How does the attribute KQ5_NODE_TO_ACTIVE_GROUP.RG_Node_Changed work in a cluster environment?
This attribute is of type "isValueChanged".
Its definition is something like this
<Attribute RG_Node_Changed >
isValueChanged type implies that the attribute of this type will return value as 'True' if its value has changed since it was read last time.
So here, the value of RG_Node_Changed attribute will be True if the value of OwnerNodeName has changed since it was accessed last time.
Here is what happens during failover.
Lets say we have a resource group containing SQL service.
It is currently owned by Node_A. when failover occurs , the owner of this resource group changes to Node_B.
The situation Node_Changed is evaluated and as the value of OwnerNodeName changed from Node_A (previous value) to Node_B (current value) so value of RG_Node_Changed will become true and situation will be triggered.
Now after 30 seconds, situation will again be evaluated but this time the value of OwnerNodeName is still same as that of last time i.e. Node_B.
So RG_Node_Changed becomes false and situation is cleared.
Now what is happening in the environment ? The cluster agent service resource is also present along with the SQL resource in the same resource group. So when the SQL group is failed over, it leads to the failover of cluster agent service too. After failover, cluster agent on the previously active node goes offline and agent on the currently active node becomes online. And as this newly alive cluster agent is just started its functioning from scratch, it will first start all its situations and Node_Changed situation will check RG_Node_Changed attribute which is still false for this agent on current node (Node_B)
So, bottom line is that if the agent service is also failed over from Node_A to Node_B, the agent on currently active node (Node_B) will not be able to detect that owning node of the resource has been changed.
To accomplish this, it is recommended that we create separate resource group for cluster agent service.
So that agent service is not failed over along with other resources when other service resources crash.
If the whole Node crashes, we cannot prevent failover of cluster agent service, so in that case, this situation will never fire as explained above.
The design of cluster agent is such that, it monitors all the resources and resource groups present in a cluster.
It does not matter which node in the cluster owns them.

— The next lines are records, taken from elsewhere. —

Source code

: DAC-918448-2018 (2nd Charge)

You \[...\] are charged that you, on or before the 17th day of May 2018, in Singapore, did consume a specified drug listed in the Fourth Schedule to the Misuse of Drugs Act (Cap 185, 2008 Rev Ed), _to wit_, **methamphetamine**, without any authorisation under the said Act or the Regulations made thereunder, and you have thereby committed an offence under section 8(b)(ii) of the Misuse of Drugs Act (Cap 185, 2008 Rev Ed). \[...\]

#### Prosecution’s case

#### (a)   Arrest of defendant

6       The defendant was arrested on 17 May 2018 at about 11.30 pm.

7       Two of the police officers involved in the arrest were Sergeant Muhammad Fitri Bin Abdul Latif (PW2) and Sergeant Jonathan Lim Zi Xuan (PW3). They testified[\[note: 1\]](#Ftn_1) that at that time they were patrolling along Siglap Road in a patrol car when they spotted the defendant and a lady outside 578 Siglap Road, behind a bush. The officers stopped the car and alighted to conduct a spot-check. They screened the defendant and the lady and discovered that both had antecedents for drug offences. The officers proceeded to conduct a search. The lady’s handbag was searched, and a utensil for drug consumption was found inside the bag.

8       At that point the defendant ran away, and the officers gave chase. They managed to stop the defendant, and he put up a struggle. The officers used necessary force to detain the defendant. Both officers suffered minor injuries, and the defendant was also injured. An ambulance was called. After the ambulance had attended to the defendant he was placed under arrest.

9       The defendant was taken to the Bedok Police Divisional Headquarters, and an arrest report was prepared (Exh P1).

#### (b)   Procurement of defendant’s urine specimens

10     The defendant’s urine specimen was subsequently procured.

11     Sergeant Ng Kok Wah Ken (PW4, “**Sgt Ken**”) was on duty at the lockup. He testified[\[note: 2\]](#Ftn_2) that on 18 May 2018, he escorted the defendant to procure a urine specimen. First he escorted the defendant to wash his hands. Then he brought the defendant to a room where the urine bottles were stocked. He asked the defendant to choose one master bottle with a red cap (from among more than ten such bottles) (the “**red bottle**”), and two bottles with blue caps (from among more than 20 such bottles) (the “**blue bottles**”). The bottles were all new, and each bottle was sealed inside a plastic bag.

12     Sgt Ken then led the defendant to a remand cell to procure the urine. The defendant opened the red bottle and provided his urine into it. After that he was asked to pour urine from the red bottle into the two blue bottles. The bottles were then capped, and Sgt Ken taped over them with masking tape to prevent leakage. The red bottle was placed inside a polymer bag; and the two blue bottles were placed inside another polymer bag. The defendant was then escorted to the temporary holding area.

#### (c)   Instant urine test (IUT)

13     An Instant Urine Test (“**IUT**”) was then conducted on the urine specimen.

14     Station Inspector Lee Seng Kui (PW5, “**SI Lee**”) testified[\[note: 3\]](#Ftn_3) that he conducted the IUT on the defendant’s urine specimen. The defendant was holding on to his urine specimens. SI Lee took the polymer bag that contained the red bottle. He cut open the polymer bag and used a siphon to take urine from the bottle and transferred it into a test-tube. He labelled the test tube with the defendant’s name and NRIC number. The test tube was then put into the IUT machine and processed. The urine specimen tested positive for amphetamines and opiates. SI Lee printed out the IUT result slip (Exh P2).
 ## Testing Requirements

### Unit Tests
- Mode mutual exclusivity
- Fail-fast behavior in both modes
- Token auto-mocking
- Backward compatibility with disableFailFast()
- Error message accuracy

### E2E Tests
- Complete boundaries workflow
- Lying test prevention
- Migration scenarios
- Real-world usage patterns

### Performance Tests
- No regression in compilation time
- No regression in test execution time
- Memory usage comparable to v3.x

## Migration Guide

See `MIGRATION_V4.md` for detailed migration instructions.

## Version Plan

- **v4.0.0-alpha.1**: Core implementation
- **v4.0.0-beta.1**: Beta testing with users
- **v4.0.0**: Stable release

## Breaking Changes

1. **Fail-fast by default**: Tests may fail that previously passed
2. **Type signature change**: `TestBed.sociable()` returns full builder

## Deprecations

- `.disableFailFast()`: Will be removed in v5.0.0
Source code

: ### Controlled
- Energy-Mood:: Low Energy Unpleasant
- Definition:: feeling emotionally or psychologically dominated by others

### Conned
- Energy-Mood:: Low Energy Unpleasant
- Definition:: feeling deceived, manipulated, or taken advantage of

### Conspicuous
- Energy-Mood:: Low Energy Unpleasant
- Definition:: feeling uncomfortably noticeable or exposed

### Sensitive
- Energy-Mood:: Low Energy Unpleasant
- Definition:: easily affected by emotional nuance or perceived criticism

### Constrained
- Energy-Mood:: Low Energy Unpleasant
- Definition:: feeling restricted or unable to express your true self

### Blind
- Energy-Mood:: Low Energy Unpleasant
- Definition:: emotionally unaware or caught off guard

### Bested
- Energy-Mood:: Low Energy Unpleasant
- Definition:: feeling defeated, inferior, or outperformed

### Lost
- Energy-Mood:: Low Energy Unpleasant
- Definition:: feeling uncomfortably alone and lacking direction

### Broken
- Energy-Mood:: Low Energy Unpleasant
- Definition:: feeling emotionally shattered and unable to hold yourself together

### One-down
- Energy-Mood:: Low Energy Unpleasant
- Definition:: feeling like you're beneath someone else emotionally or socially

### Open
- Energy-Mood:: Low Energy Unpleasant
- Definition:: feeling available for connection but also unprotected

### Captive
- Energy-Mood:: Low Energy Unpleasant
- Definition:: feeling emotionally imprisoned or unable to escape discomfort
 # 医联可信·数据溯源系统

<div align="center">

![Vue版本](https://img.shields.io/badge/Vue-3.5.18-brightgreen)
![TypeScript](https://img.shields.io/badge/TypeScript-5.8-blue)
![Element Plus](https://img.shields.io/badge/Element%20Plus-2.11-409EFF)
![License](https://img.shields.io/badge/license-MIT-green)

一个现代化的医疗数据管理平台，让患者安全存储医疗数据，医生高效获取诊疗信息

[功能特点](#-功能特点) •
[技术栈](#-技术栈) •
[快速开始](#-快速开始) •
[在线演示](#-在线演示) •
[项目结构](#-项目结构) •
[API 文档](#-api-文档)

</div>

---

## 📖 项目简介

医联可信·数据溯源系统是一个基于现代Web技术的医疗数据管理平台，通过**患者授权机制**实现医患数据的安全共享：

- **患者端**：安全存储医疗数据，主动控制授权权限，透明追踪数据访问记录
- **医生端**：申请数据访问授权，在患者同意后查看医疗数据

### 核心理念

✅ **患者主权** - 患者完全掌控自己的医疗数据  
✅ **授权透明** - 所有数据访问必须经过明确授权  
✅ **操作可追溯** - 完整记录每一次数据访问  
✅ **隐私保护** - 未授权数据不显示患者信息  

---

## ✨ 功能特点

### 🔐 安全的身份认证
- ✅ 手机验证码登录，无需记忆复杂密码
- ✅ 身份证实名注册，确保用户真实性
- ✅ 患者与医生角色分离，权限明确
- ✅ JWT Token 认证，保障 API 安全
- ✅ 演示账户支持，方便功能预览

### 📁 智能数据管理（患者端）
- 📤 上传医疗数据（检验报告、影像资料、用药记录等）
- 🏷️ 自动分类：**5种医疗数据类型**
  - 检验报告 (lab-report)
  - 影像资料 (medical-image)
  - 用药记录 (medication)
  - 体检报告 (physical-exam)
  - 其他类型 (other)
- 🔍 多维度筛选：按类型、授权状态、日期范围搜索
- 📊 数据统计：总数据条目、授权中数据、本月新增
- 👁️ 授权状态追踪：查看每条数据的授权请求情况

So even if the cluster agent is on Node A, it will monitor the resources owned by Node B too (including the resources owned by Node_A of course).
So when the failover occurs and SQL group will move to Node B but will be kept on monitored by cluster agent present on Node_A itself. And detecting a node change for SQL group, it will fire the Node_Changed situation.
You can try this practically too by manually doing a failover of the SQL group and keeping the cluster agent service in separate group.
We should be having cluster agent installed on the other nodes of cluster as well (Passive Nodes) and agent on passive node will be kept as stopped. Having cluster agent installed only on the active
node will defeat the purpose of having a cluster environment and of course cluster will not allow us to add such service as a service resource in cluster.
So to conclude,
1. Install the cluster agent on both nodes of the cluster.
2. Create separate resource group for cluster agent service.
3. Keep the agent on active node as up and running and agent on the passive node as stopped so that in case if active node crashes, agent service can be failed over and agent on the other node can take over.
4. There is no need to keep agents running on both nodes as agent on active node will monitor the resources present on active node as well as resources (if any) present on passive node.